Den Namen der Installation, die nach etwa fünf Minuten wieder von vorne begann, hat sie sich nicht gemerkt. Auch nicht die Künstlerin. Was sie sich jedoch gemerkt hat war, dass die Frau in der Brandung die Künstlerin selbst war. Sie hat sich absichtlich verletzt. Was müssen das für Schmerzen gewesen sein? Wie viel Selbstbeherrschung verlangt es einem Menschen nur ab, weiterzumachen, obschon man objektiv betrachtet vor Schmerzen vergehen müsste? Sie steckt voller Bewunderung für die Frau. Es ist eine Getriebene. Eine, die ein Projekt verfolgt und dem alles andere unterordnet. Welche Absicht steckt dahinter? Eine Überheblichkeit? Ein Vergleich mit Christus, der ebenso wie sie freiwillig den Dornenkranz nahm? Eine Demutshaltung? Der Hinweis auf das Werden und Vergehen? Ihr Bauch, ihre Scham. Die Weiblichkeit. Hier entsteht Leben. Der Bauch der Frau ist etwas, was einem vor Ehrfurcht erstarren lassen müsste. Das kleine Mädchen weint angesichts der Wucht, die ihr in diesem Gedanken gewahr wird. Hier entsteht Leben. Es ist der Ursprung des Lebens. Die Höhle. Der Platz, wo Wunder geschehen. Dieser Platz zerstört. Zerstört durch die Wucht des Stacheldrahts. Brennen. Schmerz. Feuer. "Das Lebend´ge will ich preisen, das nach Flammentod sich sehnet."

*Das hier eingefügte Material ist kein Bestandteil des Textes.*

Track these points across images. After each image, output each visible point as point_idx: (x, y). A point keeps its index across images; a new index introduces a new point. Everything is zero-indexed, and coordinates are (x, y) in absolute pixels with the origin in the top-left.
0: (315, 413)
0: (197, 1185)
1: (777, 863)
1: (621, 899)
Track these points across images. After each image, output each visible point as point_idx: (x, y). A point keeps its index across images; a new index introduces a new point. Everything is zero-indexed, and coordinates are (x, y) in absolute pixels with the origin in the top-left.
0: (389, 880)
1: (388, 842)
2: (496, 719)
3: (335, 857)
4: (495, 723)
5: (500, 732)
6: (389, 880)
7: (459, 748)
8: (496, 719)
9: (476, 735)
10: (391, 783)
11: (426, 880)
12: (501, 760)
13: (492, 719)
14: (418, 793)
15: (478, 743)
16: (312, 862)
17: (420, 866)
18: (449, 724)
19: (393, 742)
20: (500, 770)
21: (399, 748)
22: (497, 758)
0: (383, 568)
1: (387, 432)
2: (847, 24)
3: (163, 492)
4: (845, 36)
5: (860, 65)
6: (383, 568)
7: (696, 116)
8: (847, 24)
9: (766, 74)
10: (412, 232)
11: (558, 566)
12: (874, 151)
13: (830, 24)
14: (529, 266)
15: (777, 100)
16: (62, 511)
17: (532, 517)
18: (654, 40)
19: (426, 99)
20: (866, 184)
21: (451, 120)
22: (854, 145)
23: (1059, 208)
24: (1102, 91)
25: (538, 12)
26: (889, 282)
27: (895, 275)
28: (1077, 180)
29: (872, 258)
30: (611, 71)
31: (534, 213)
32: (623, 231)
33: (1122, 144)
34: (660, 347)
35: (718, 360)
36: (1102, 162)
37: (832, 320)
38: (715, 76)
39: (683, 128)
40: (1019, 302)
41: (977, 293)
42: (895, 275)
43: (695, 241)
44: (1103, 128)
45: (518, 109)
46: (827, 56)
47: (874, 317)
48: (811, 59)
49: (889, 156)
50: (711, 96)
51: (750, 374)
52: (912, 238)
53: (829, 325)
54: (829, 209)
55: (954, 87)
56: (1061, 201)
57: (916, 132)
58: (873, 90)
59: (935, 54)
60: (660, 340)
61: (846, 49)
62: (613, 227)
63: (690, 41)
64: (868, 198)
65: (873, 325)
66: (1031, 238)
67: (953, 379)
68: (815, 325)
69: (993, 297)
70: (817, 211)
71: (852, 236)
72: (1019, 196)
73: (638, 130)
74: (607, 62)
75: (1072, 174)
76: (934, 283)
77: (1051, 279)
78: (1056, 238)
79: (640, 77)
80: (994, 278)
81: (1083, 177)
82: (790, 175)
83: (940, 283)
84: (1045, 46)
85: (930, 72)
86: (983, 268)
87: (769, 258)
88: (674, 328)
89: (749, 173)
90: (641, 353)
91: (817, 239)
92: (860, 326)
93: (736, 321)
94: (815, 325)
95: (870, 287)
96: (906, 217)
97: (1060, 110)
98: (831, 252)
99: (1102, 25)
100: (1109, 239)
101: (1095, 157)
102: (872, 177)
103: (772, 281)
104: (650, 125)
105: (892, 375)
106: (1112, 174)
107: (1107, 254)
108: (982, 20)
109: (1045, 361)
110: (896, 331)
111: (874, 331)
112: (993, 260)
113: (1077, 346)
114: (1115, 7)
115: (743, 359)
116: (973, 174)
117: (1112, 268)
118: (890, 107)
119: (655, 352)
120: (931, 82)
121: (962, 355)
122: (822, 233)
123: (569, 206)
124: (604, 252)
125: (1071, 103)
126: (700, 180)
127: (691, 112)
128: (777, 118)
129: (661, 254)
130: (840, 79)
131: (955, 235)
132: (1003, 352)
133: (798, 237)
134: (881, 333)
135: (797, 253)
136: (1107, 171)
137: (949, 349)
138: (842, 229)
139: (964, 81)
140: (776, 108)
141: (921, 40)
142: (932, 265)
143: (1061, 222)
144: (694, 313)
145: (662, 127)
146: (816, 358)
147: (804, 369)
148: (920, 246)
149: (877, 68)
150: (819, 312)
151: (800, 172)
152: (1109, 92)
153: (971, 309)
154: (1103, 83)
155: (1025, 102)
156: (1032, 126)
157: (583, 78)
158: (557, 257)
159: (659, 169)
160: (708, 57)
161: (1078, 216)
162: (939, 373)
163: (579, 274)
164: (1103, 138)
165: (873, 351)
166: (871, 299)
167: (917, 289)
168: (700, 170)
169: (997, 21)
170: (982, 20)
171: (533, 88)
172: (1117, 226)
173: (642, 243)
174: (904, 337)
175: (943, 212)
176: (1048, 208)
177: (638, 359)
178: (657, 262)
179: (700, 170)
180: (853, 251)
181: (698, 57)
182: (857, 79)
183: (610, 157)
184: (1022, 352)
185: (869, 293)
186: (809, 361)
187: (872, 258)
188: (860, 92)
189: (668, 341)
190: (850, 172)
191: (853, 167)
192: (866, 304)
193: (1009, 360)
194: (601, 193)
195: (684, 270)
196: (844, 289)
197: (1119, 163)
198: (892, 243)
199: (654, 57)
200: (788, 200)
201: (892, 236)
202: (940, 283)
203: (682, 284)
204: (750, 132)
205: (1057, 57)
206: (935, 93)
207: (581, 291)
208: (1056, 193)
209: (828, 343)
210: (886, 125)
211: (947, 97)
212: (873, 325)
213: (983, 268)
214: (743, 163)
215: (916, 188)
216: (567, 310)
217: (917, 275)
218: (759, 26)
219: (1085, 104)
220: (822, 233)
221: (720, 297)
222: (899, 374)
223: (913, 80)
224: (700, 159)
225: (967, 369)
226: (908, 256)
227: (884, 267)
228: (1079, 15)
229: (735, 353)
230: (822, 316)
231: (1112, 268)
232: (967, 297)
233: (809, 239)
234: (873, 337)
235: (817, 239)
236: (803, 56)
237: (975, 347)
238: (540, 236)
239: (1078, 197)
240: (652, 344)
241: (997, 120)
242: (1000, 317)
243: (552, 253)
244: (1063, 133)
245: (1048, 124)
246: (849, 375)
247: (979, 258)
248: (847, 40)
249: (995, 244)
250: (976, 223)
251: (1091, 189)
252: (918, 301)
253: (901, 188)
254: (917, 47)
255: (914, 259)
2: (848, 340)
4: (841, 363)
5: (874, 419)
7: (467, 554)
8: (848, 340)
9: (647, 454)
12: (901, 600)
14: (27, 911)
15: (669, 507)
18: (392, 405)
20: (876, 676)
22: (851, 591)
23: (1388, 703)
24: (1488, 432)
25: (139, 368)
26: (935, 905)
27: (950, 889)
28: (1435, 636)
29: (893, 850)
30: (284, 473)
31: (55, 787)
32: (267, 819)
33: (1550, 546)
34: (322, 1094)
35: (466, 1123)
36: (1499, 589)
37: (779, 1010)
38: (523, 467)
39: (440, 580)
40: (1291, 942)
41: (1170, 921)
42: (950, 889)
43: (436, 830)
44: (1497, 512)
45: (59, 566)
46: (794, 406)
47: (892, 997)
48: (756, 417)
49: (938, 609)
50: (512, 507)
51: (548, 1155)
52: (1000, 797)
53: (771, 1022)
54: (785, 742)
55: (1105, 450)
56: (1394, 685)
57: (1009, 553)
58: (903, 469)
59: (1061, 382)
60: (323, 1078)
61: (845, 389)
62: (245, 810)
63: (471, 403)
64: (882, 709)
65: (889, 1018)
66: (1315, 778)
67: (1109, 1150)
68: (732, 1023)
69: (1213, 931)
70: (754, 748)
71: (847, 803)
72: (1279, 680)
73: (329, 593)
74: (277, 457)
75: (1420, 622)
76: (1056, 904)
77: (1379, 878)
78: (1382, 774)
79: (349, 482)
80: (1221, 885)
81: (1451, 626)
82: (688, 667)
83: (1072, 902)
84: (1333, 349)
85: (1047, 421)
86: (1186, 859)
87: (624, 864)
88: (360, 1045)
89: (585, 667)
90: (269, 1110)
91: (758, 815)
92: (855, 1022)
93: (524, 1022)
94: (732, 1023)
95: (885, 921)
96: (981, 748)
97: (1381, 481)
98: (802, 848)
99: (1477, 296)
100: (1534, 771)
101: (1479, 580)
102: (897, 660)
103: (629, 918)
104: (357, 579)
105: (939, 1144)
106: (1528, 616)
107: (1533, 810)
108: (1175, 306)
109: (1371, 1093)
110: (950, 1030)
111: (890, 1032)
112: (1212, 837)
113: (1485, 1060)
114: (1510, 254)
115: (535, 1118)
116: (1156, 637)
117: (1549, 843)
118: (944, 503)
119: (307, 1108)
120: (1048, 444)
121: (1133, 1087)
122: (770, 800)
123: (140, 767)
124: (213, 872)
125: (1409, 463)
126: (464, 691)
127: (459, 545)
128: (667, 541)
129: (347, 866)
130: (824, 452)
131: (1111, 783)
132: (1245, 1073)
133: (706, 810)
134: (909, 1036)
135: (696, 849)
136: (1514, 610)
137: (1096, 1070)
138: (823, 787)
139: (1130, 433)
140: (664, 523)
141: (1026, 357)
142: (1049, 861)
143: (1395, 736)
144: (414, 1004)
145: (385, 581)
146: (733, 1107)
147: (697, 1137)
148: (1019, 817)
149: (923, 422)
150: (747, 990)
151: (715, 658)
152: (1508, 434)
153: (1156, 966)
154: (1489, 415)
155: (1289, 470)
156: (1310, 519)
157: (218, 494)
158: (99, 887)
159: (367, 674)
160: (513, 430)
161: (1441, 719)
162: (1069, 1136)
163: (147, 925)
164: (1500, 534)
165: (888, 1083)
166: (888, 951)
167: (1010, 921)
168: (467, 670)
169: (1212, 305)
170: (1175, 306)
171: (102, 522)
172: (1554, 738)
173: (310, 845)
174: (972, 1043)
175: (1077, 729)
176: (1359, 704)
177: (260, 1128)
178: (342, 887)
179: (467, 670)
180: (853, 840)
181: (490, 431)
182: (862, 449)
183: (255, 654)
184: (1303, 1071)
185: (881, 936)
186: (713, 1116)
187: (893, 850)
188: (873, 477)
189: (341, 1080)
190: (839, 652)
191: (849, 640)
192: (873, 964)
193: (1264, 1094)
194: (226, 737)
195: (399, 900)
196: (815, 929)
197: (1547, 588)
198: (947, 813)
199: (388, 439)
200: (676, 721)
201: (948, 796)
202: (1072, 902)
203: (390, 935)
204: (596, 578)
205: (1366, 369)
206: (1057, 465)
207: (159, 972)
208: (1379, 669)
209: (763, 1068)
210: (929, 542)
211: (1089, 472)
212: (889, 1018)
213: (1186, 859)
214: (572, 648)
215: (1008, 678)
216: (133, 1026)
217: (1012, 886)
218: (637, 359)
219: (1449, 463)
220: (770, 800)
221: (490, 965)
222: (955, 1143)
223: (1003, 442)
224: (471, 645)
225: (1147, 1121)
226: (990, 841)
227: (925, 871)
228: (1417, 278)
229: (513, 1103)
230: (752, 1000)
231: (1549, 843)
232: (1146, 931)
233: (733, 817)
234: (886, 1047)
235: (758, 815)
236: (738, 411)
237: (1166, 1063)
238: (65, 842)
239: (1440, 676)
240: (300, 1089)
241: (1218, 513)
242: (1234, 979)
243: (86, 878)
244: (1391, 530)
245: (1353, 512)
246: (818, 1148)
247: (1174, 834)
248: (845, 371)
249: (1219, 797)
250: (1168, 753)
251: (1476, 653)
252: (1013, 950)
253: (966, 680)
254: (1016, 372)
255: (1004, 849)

Der Tod und das Leben. Ganz nahe beieinander und doch so abgetrennt voneinander. Sie ist im Leben. Sie fühlt es. Es ist ganz und gar intensiv. Durchströmend, fesselnd, glücklich machend. Ihr Leben kreist um ihre Liebe. Um diesen abstrakten Begriff, über den sie schon so viele Worte verloren hat. Dieses Gefühl, das sich fassen lässt. Es lässt sich einfangen wie ein kleiner Vogel. Herrlich ist sein Gefieder. Vollkommen unschuldig wirken seine Bewegungen. Ganz und gar zerbrechlich scheint er und ein Bedürfnis wird geweckt, auf dieses Wunder acht zu geben. So zerbrechlich wie ein Vögelchen ist nämlich die Liebe. Nicht allen Menschen gelingt es, so ein entfliehendes Geschöpf wie ein kleines Vögelchen einzufangen und es in der Hand zu halten. Äquivalent scheint es ihr bei der Liebe zu sein: Nicht alle Menschen sind in der Lage, Liebe in ihrer reinsten und unschuldigsten Ausprägung zu erfahren. Sie hatte es versucht, doch es gelang ihr nicht. Vielleicht war die Zeit noch nicht reif. Vielleicht war sie zu ungeschickt. Vielleicht hatte das Schicksal sie aufgespart für das eine Vögelchen, das nun in ihrem Leben ist. Das sie in ihrer Hand hält. In allen Farben schimmert das Gefieder ihrer Liebe. Sie ist glücklich (während sie sich fragt, ob es ein Zufall ist, dass sie die Vogel-Metapher verwendet hat. Hat sie dieses Bild unbewusst Papageno entliehen?).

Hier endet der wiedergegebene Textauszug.